Concernant Sigourney Weaver, l’épisode dans lequel elle joue avait été écrit pour Jane Fonda. Qu’est-ce que ça a changé ?

Comme je vous l’expliquais tout à l’heure, quand on écrit, on est obligé de se projeter. Dans l’épisode que nous avions imaginé, le personnage de star américaine avait une veine militante, ce qui nous a rapidement aiguillés vers Jane Fonda. Ironiquement, c’est d’ailleurs pour des raisons militantes qu’elle n’a pas pu participer à la série.
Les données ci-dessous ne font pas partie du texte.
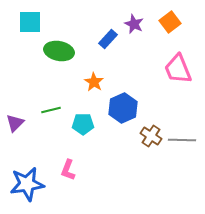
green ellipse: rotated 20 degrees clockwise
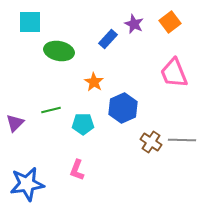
pink trapezoid: moved 4 px left, 4 px down
brown cross: moved 6 px down
pink L-shape: moved 9 px right
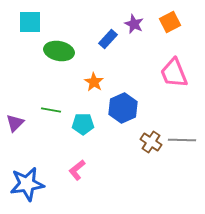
orange square: rotated 10 degrees clockwise
green line: rotated 24 degrees clockwise
pink L-shape: rotated 30 degrees clockwise
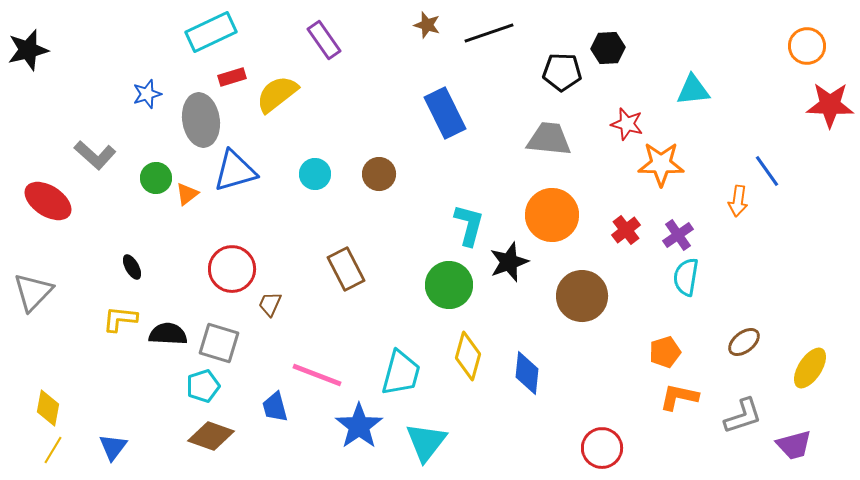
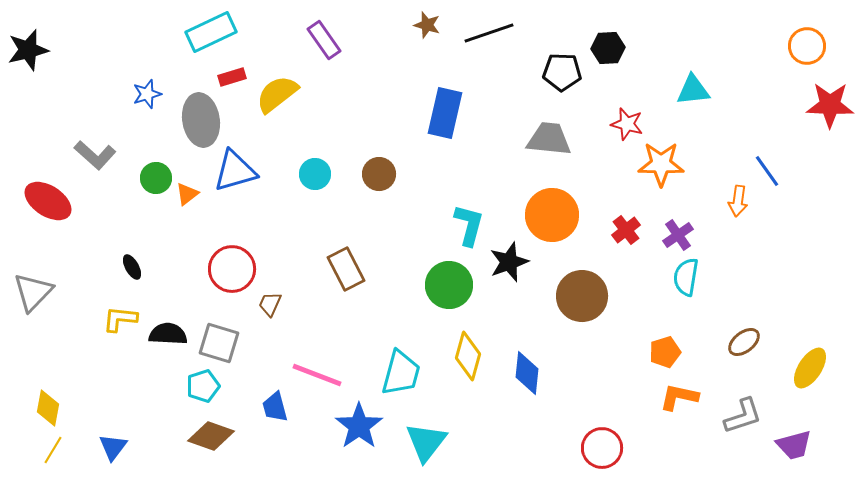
blue rectangle at (445, 113): rotated 39 degrees clockwise
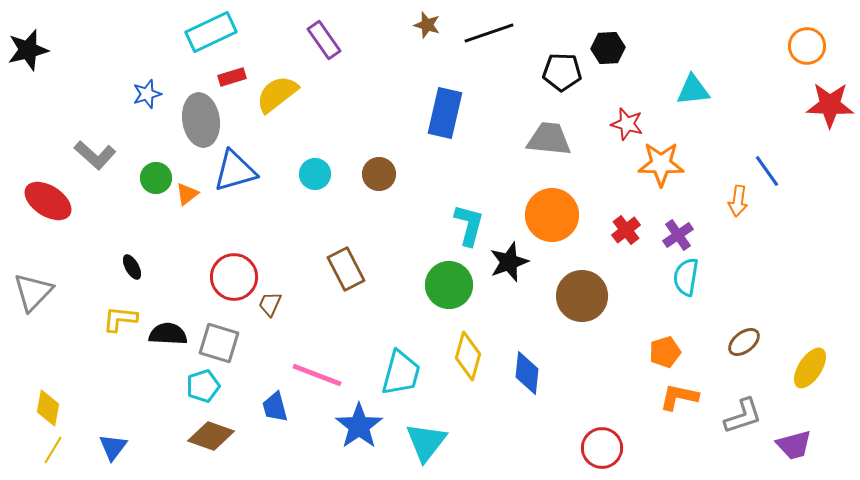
red circle at (232, 269): moved 2 px right, 8 px down
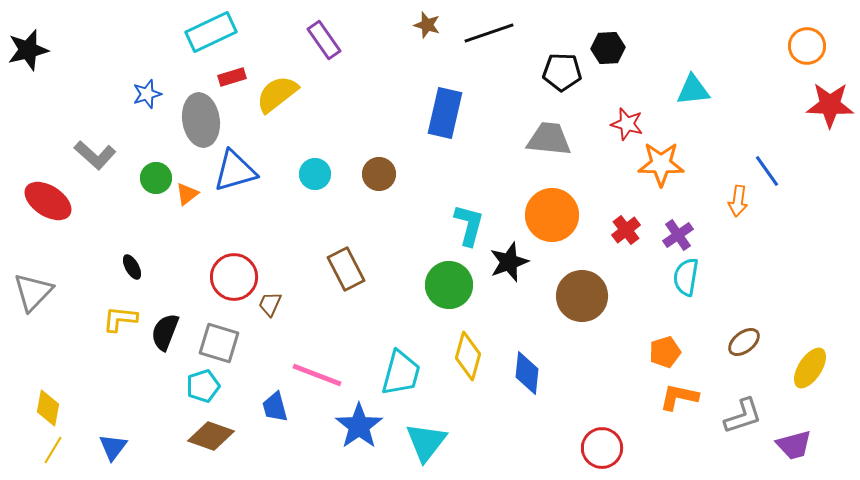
black semicircle at (168, 334): moved 3 px left, 2 px up; rotated 72 degrees counterclockwise
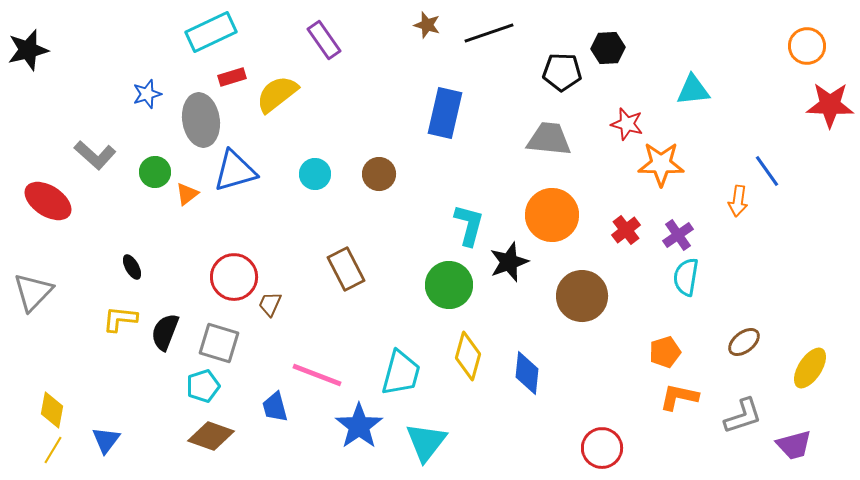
green circle at (156, 178): moved 1 px left, 6 px up
yellow diamond at (48, 408): moved 4 px right, 2 px down
blue triangle at (113, 447): moved 7 px left, 7 px up
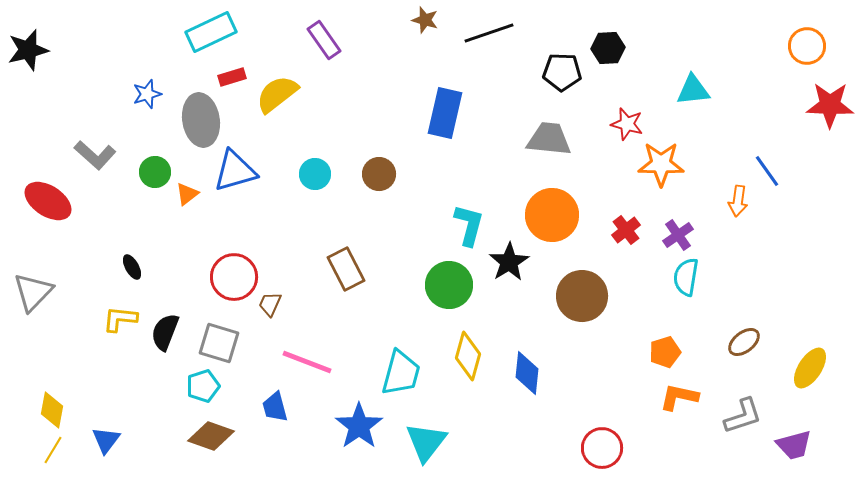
brown star at (427, 25): moved 2 px left, 5 px up
black star at (509, 262): rotated 12 degrees counterclockwise
pink line at (317, 375): moved 10 px left, 13 px up
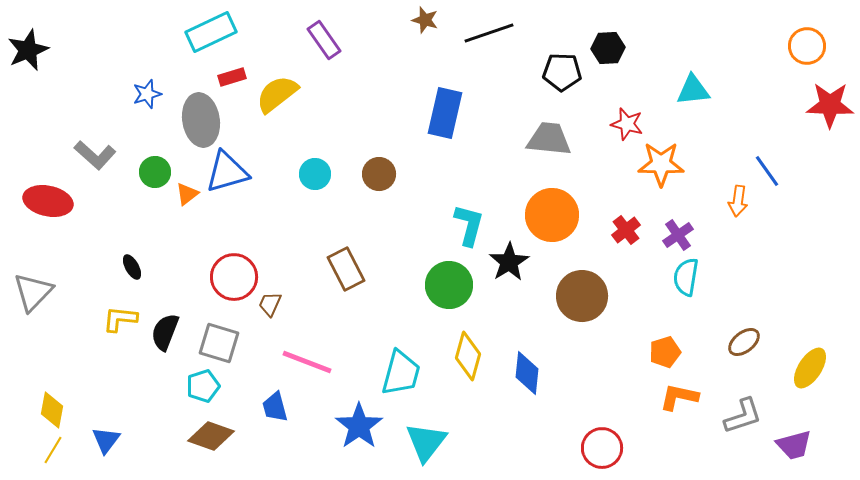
black star at (28, 50): rotated 9 degrees counterclockwise
blue triangle at (235, 171): moved 8 px left, 1 px down
red ellipse at (48, 201): rotated 21 degrees counterclockwise
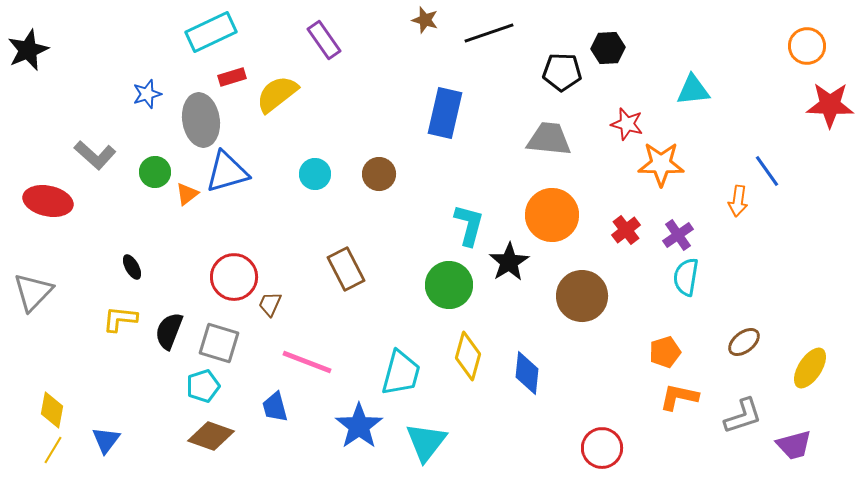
black semicircle at (165, 332): moved 4 px right, 1 px up
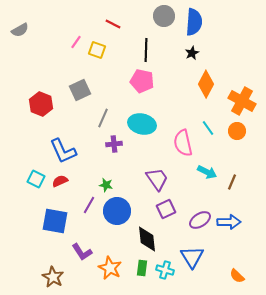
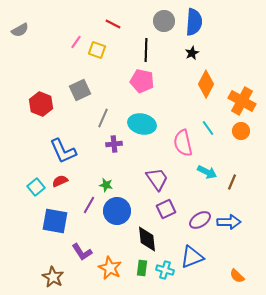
gray circle: moved 5 px down
orange circle: moved 4 px right
cyan square: moved 8 px down; rotated 24 degrees clockwise
blue triangle: rotated 40 degrees clockwise
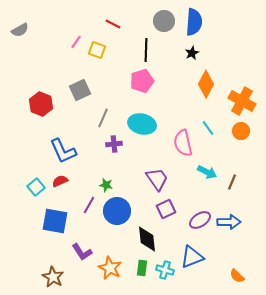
pink pentagon: rotated 30 degrees counterclockwise
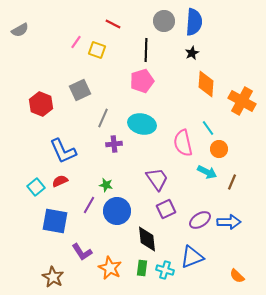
orange diamond: rotated 24 degrees counterclockwise
orange circle: moved 22 px left, 18 px down
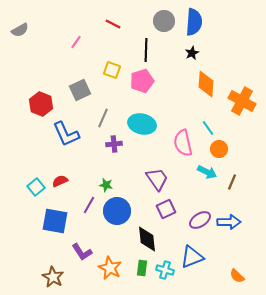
yellow square: moved 15 px right, 20 px down
blue L-shape: moved 3 px right, 17 px up
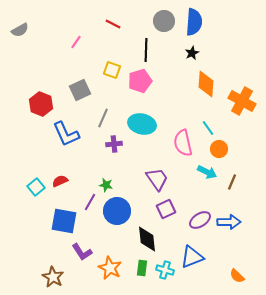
pink pentagon: moved 2 px left
purple line: moved 1 px right, 3 px up
blue square: moved 9 px right
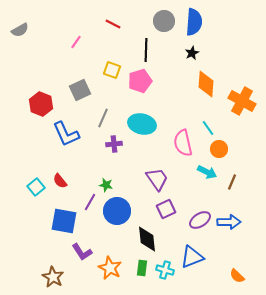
red semicircle: rotated 105 degrees counterclockwise
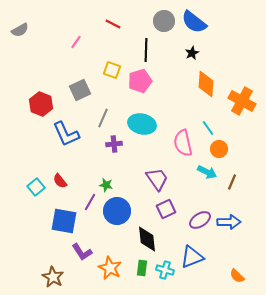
blue semicircle: rotated 124 degrees clockwise
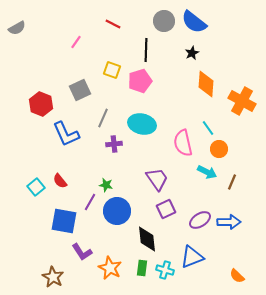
gray semicircle: moved 3 px left, 2 px up
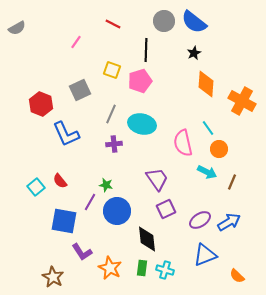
black star: moved 2 px right
gray line: moved 8 px right, 4 px up
blue arrow: rotated 30 degrees counterclockwise
blue triangle: moved 13 px right, 2 px up
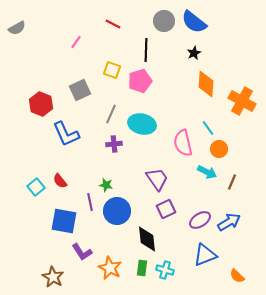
purple line: rotated 42 degrees counterclockwise
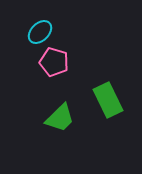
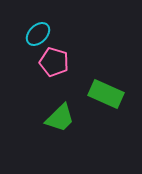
cyan ellipse: moved 2 px left, 2 px down
green rectangle: moved 2 px left, 6 px up; rotated 40 degrees counterclockwise
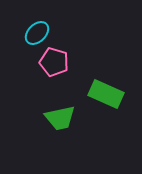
cyan ellipse: moved 1 px left, 1 px up
green trapezoid: rotated 32 degrees clockwise
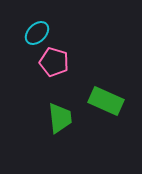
green rectangle: moved 7 px down
green trapezoid: rotated 84 degrees counterclockwise
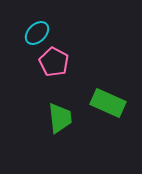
pink pentagon: rotated 12 degrees clockwise
green rectangle: moved 2 px right, 2 px down
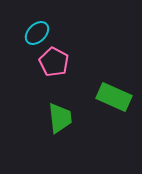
green rectangle: moved 6 px right, 6 px up
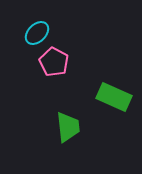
green trapezoid: moved 8 px right, 9 px down
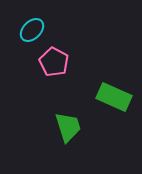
cyan ellipse: moved 5 px left, 3 px up
green trapezoid: rotated 12 degrees counterclockwise
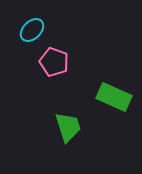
pink pentagon: rotated 8 degrees counterclockwise
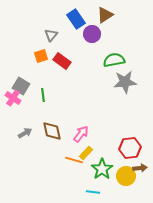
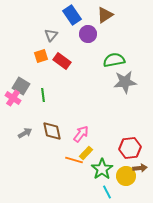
blue rectangle: moved 4 px left, 4 px up
purple circle: moved 4 px left
cyan line: moved 14 px right; rotated 56 degrees clockwise
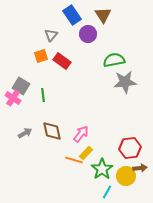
brown triangle: moved 2 px left; rotated 30 degrees counterclockwise
cyan line: rotated 56 degrees clockwise
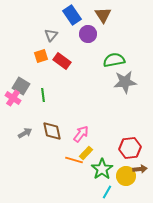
brown arrow: moved 1 px down
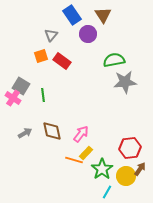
brown arrow: rotated 48 degrees counterclockwise
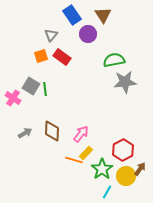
red rectangle: moved 4 px up
gray square: moved 10 px right
green line: moved 2 px right, 6 px up
brown diamond: rotated 15 degrees clockwise
red hexagon: moved 7 px left, 2 px down; rotated 20 degrees counterclockwise
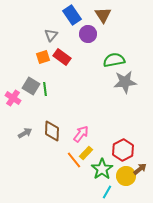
orange square: moved 2 px right, 1 px down
orange line: rotated 36 degrees clockwise
brown arrow: rotated 16 degrees clockwise
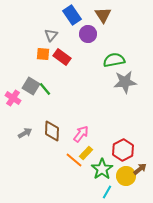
orange square: moved 3 px up; rotated 24 degrees clockwise
green line: rotated 32 degrees counterclockwise
orange line: rotated 12 degrees counterclockwise
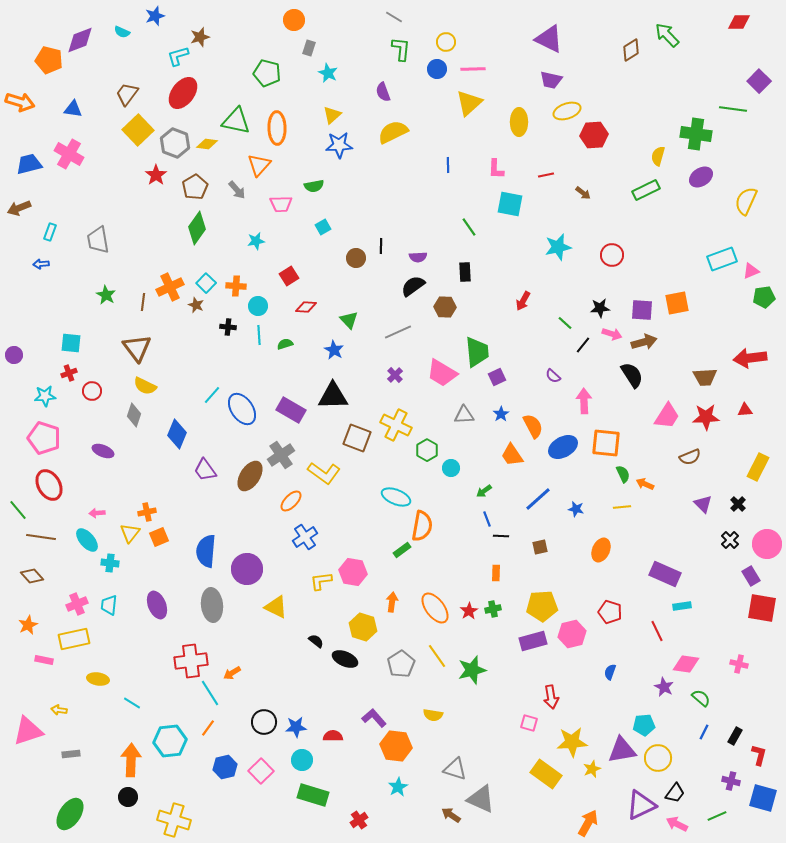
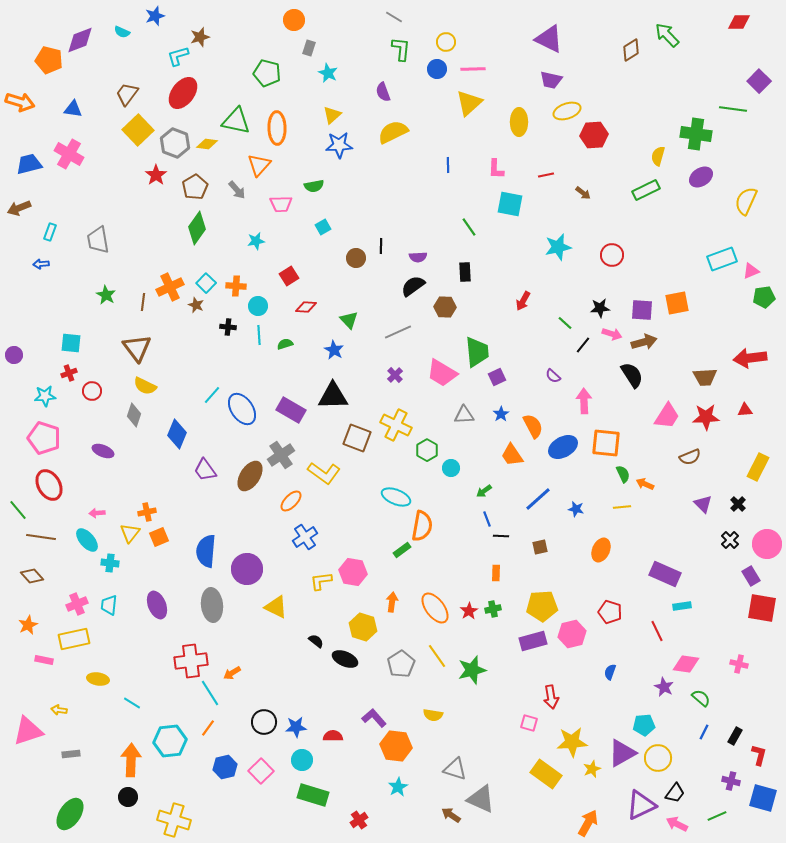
purple triangle at (622, 750): moved 3 px down; rotated 20 degrees counterclockwise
Nous avons donc cherché une autre grande actrice américaine qui parle français. Et rapidement, on est arrivés à Sigourney. On a conservé dans l’intrigue l’aspect militant sur la condition de la femme : le sexisme latent du cinéma qui met en couple des hommes âgés avec des partenaires féminines plus jeunes, mais qui refuse de faire l’inverse, comme si ce n’était pas crédible. Ensuite, on a ajouté cette scène spectaculaire de danse, car Sigourney a un rapport particulier avec cette discipline. Elle a d’ailleurs accepté de venir plus tôt sur le tournage pour se faire coacher et répéter la chorégraphie. Et bien sûr dans les dialogues, on a ajouté des références à sa carrière…

Dix pour cent est une série chorale : quel était le personnage le plus intéressant à écrire ?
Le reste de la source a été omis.